In fact, the expenditures from that construction has actually eliminated permanent jobs. As mentioned, the Las Vegas city hall is now only open four days a week. North Las Vegas has not only laid off public workers (including cops and firemen), but has also closed down it’s jail and has been rumored to have made unsuccessful ovatures to merge their entire police force with the Las Vegas Metropolitan Police Department. Sheriff Gillespie has up until now been able to stave off large scale layoffs at Metro by not replacing retiring officers, drawing off the once large reserve funds, and doing a bit of creative math to shift expenses around.

Las Vegas Police Shooting Themselves in the Foot

Not an actual Metro police training illustration.

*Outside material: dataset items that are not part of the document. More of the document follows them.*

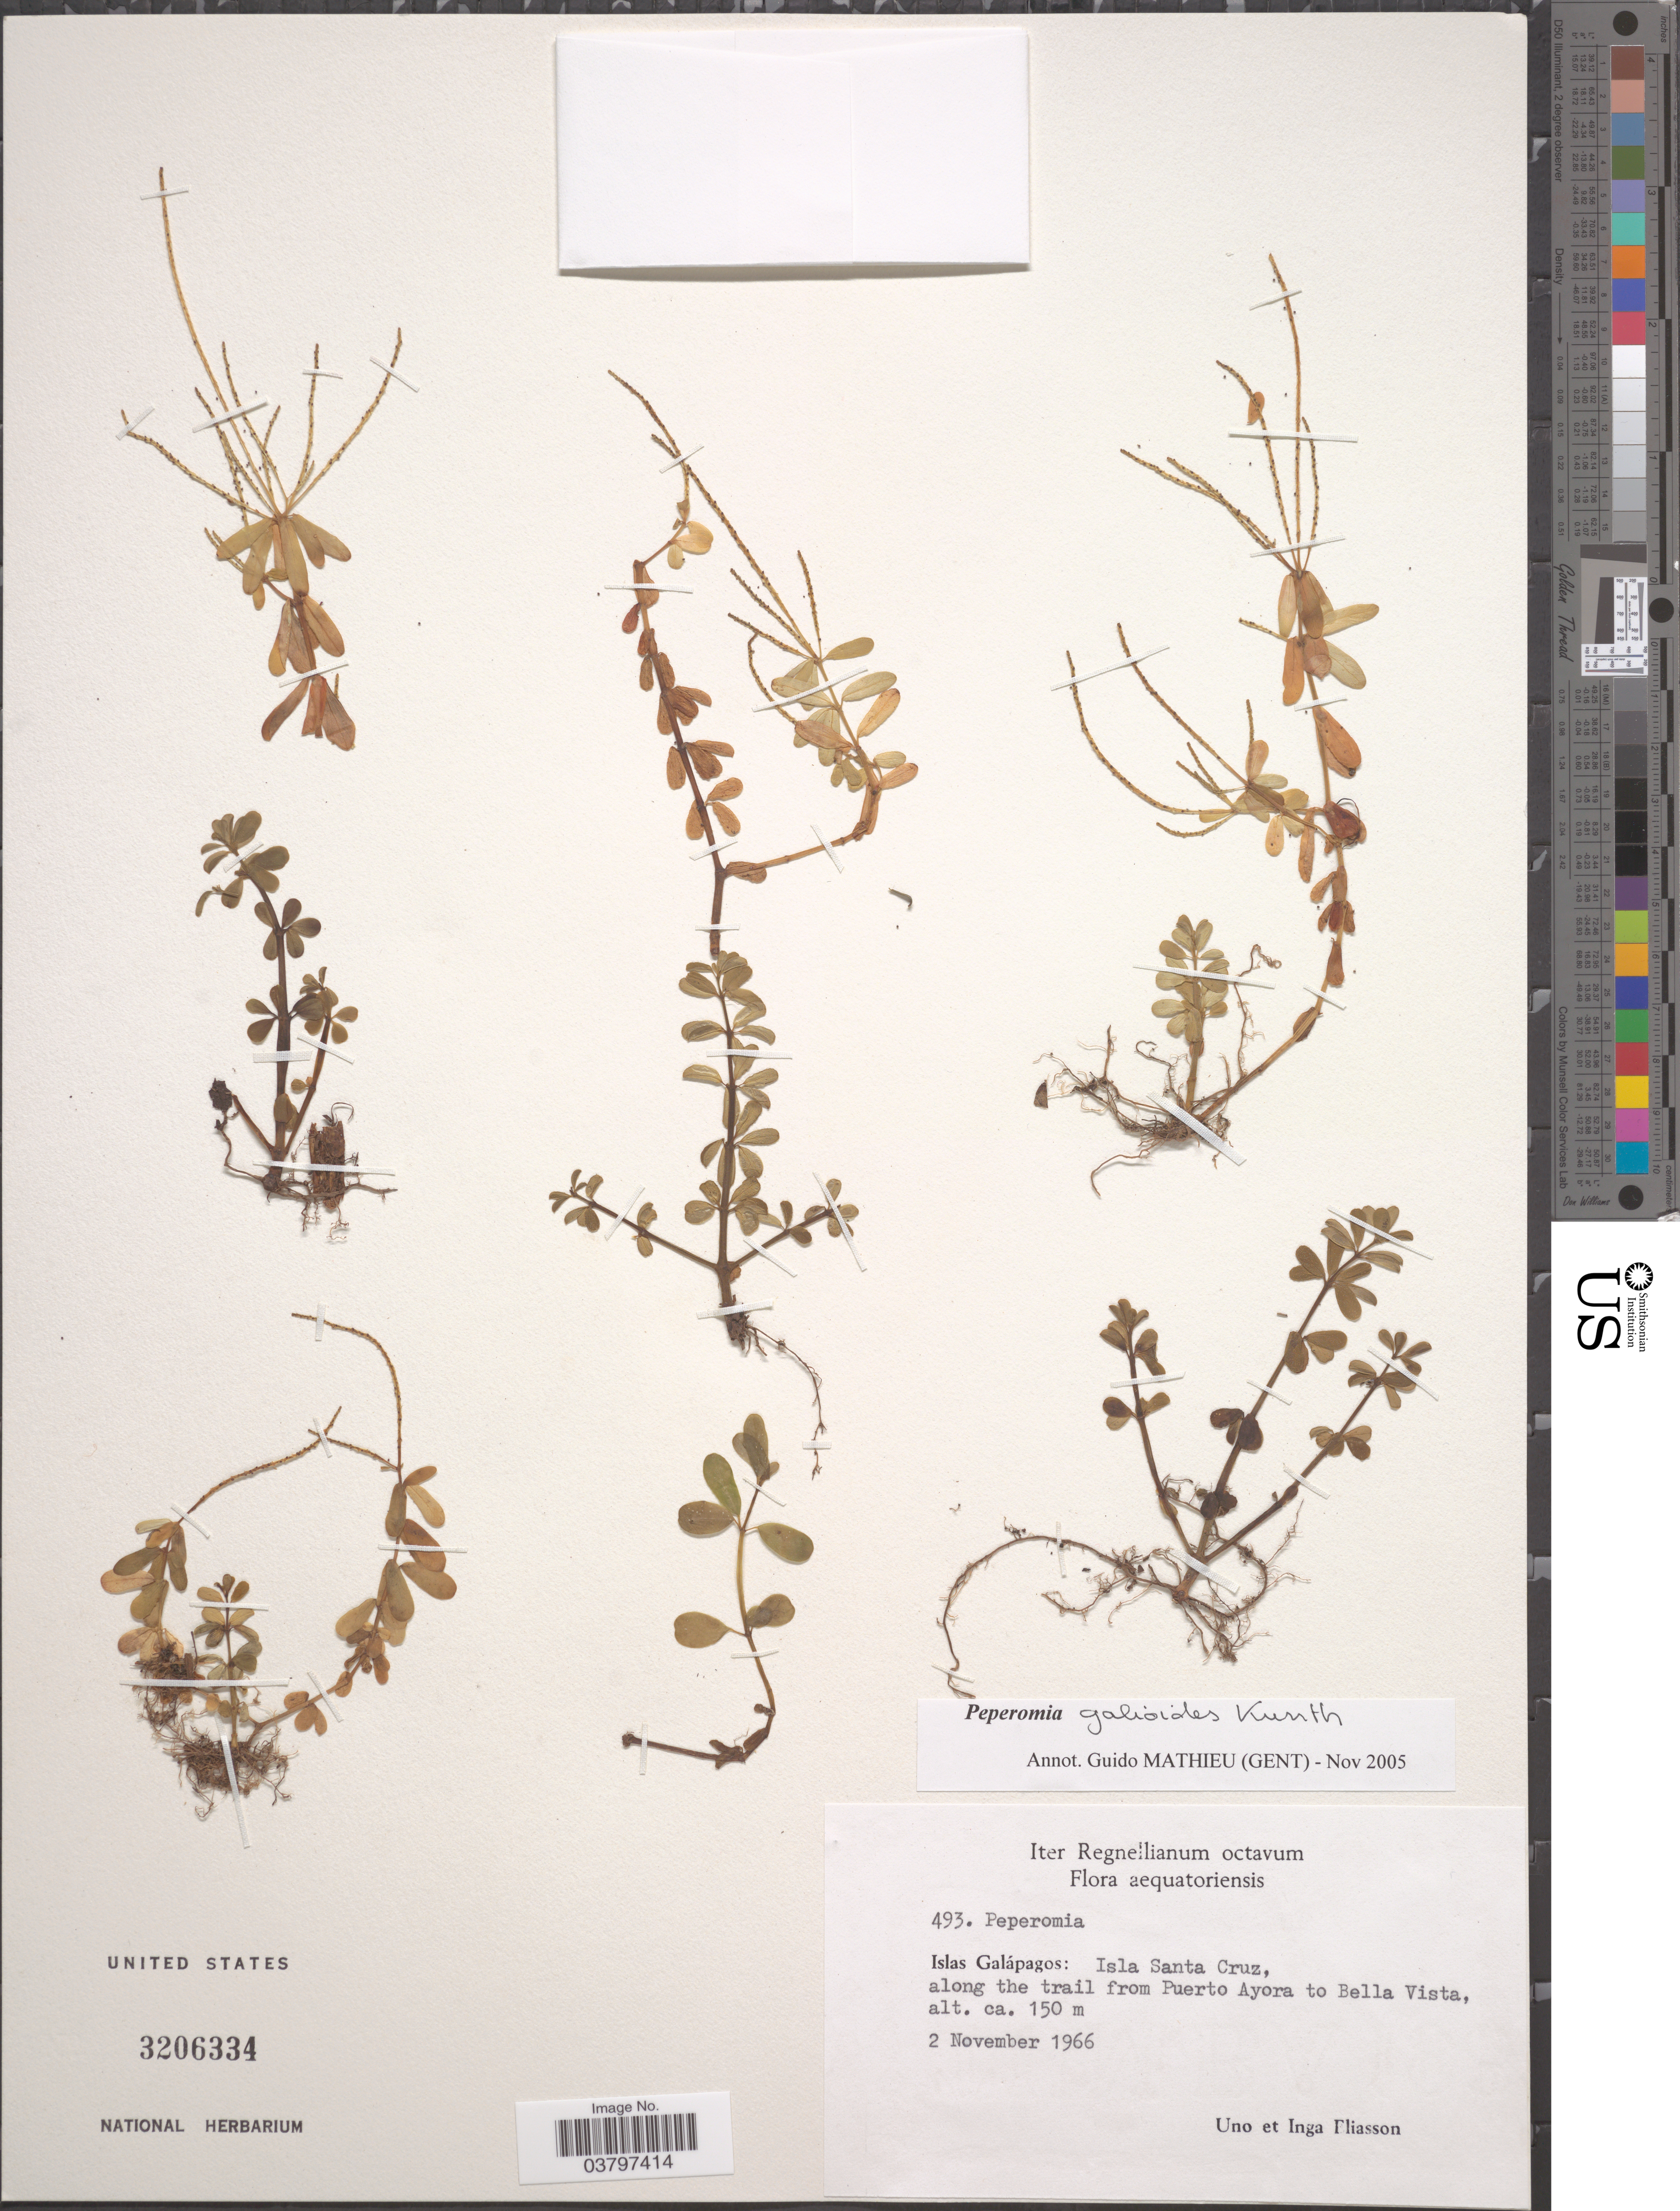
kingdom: Plantae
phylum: Tracheophyta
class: Magnoliopsida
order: Piperales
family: Piperaceae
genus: Peperomia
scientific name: Peperomia galioides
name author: Kunth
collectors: U. Eliasson & I. Eliasson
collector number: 493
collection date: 1966-11-02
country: Ecuador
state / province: Colón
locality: Islas Galápagos: Isla Santa Cruz, along the trail from Puerto Ayora to Bella Vista.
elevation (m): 150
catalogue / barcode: US 3206334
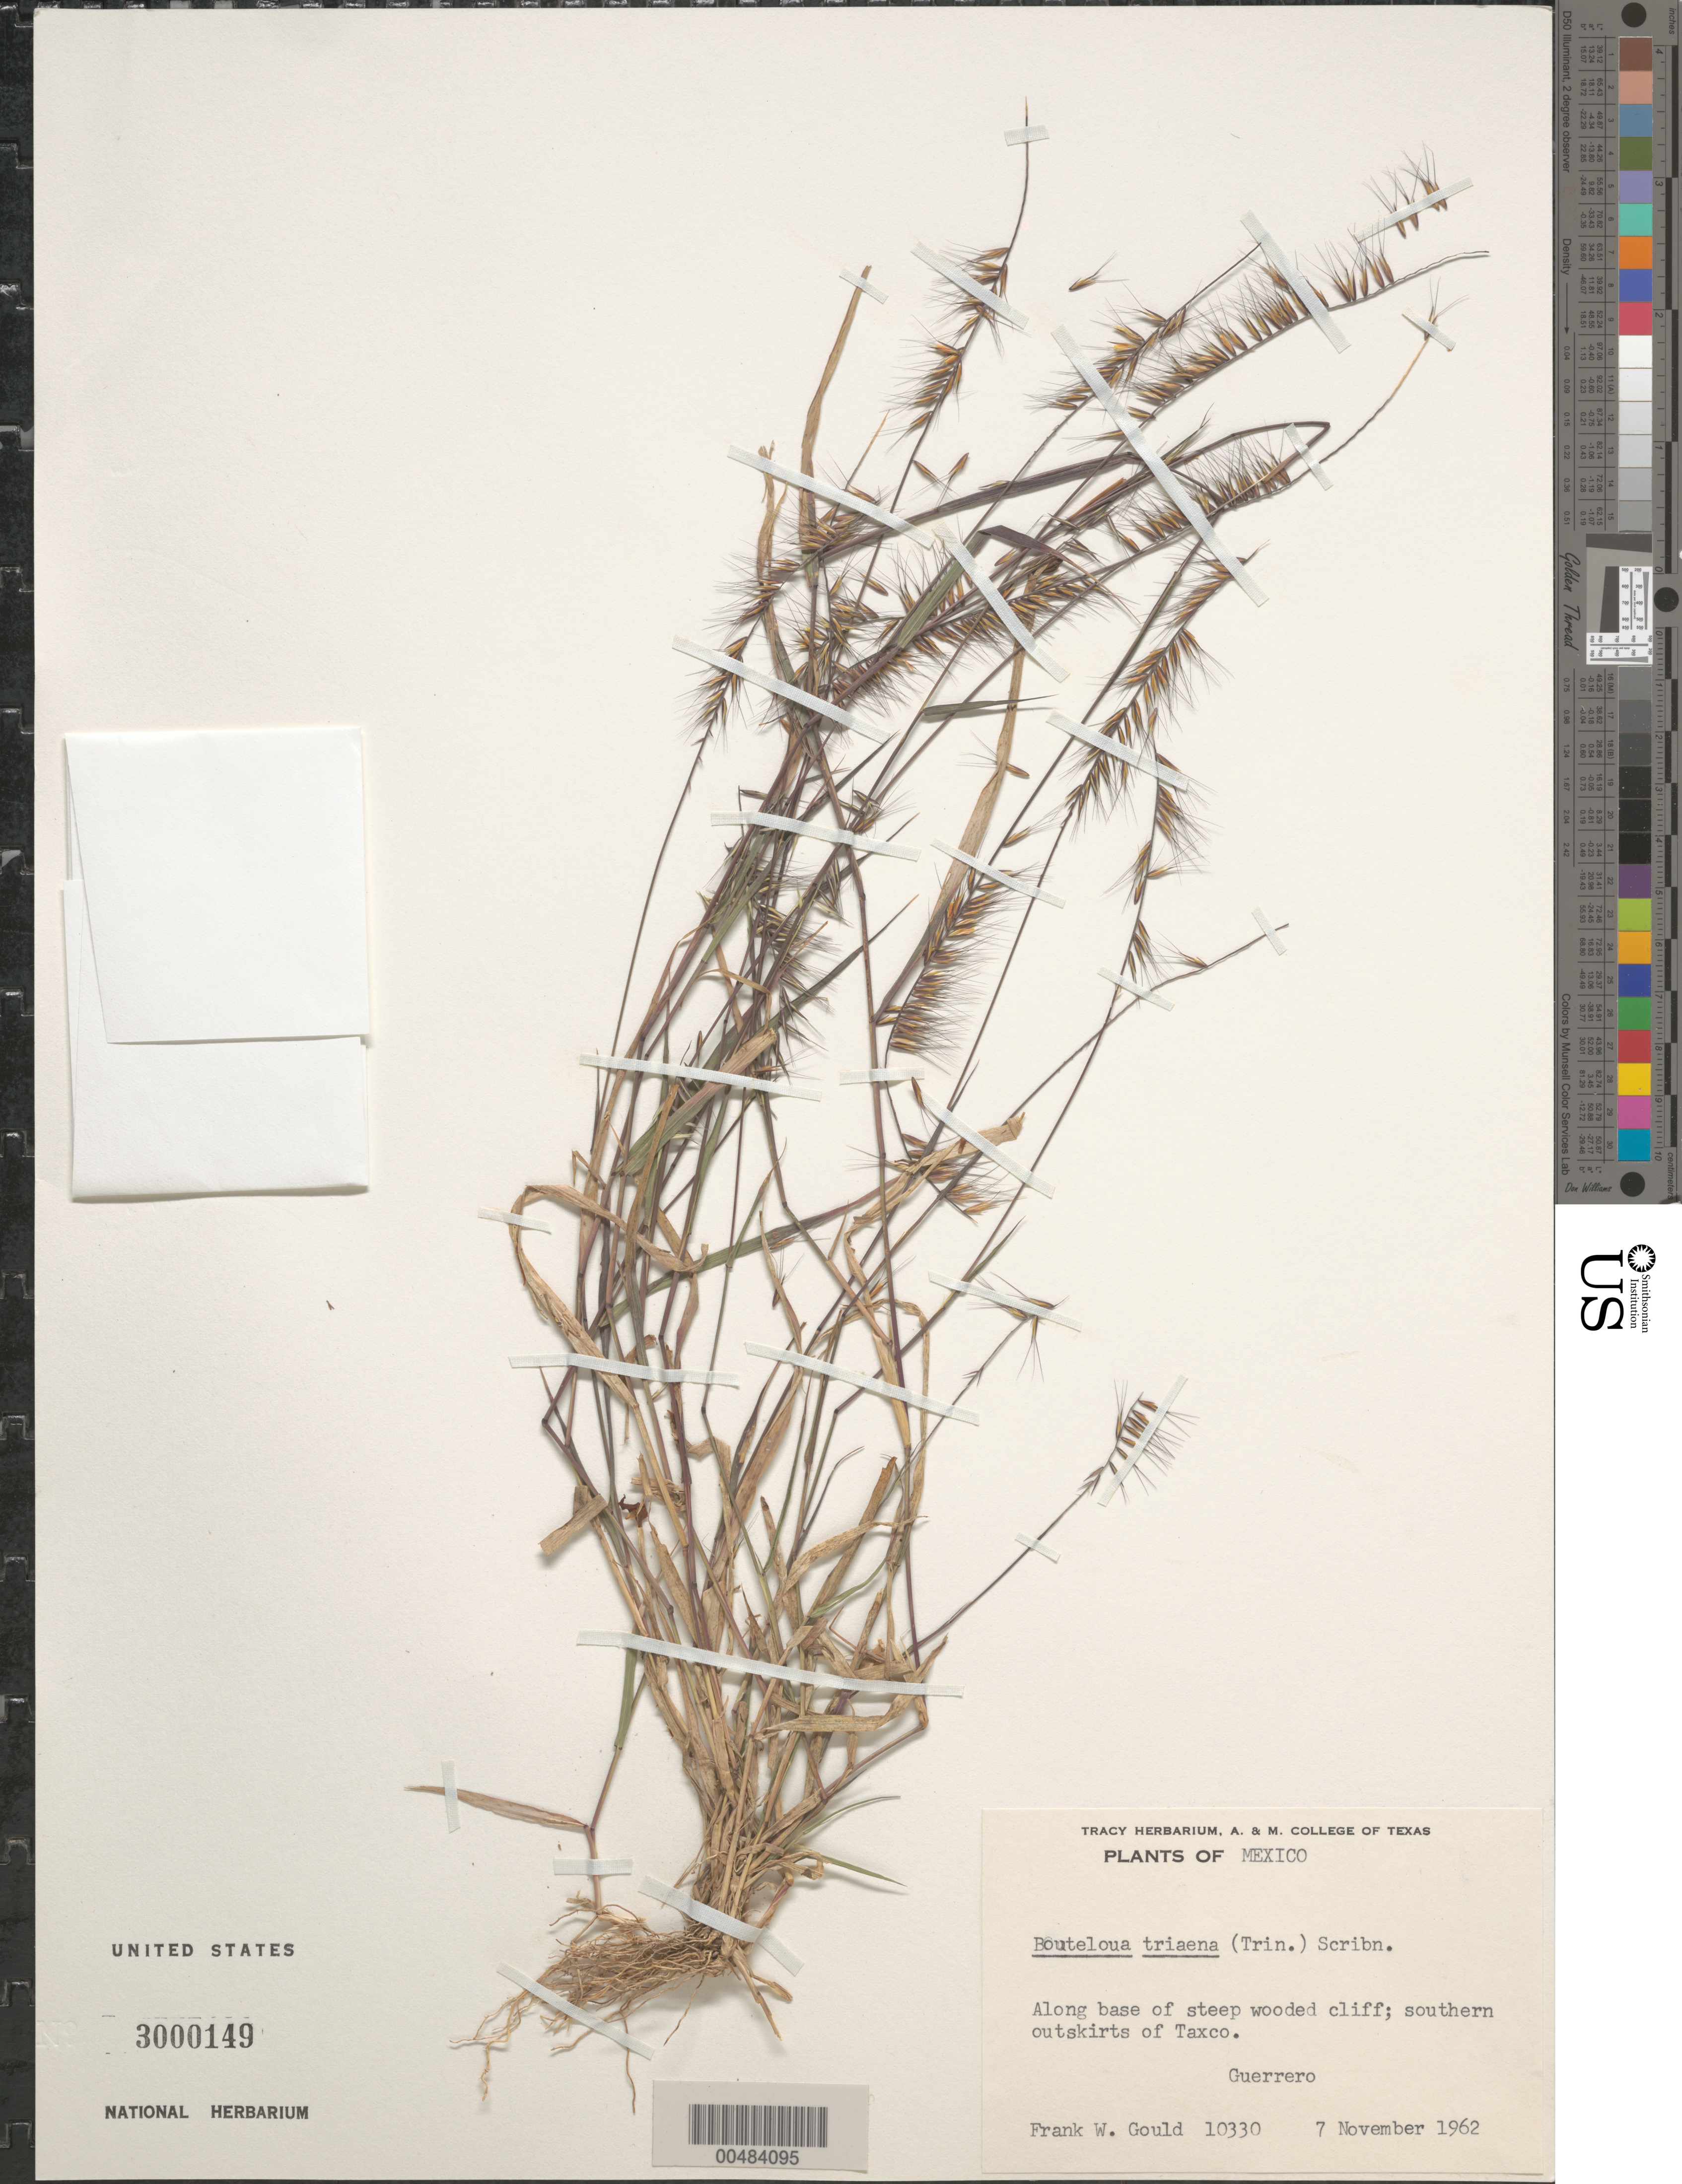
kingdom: Plantae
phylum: Tracheophyta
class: Liliopsida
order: Poales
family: Poaceae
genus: Bouteloua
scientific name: Bouteloua triaena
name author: (Trin. ex Spreng.) Scribn.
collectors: F. W. Gould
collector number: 10330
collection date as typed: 7 Nov 1962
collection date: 1962-11-07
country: Mexico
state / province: Guerrero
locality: S outskirts of Taxco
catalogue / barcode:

Another factor that has become a negative draw on Metro’s budget has been their tendency to beat, kill, and otherwise abuse people around the valley including completely innocent people and people they just don’t feel like chasing. The 150+ settlements that Las Vegas area police have paid out over the last five years alone (plus another $20 million lawsuit already in the pipeline) come out of that reserve fund and, of course, your pocket. Between the $6.5 million in direct cash paid out and all the salaries being paid to cops sitting home on paid vacation while their friends in the department figure out a way to exonerate them, a lot of Metro’s personnel woes could be alleviated if they just started asking a few questions before shooting or at least afterwards.

The propensity that cops in and around Las Vegas have for brutalizing its inhabitants has both monetary and physical consequences. Since local taxpayers foot the bill for these settlements and most of the offending officers are still on the payroll, these budget cuts are actually one of the few times that local cops have in any way felt repercussions for instances of police brutality.

Unfortunately, it’s not the actual cops responsible for these transgressions that will suffer, but rather it will be new (as of yet) untainted recruits that won’t be hired as a result. However, on the upside, there will be one less saturation team available to harass and abuse people that can’t afford to live in Summerlin.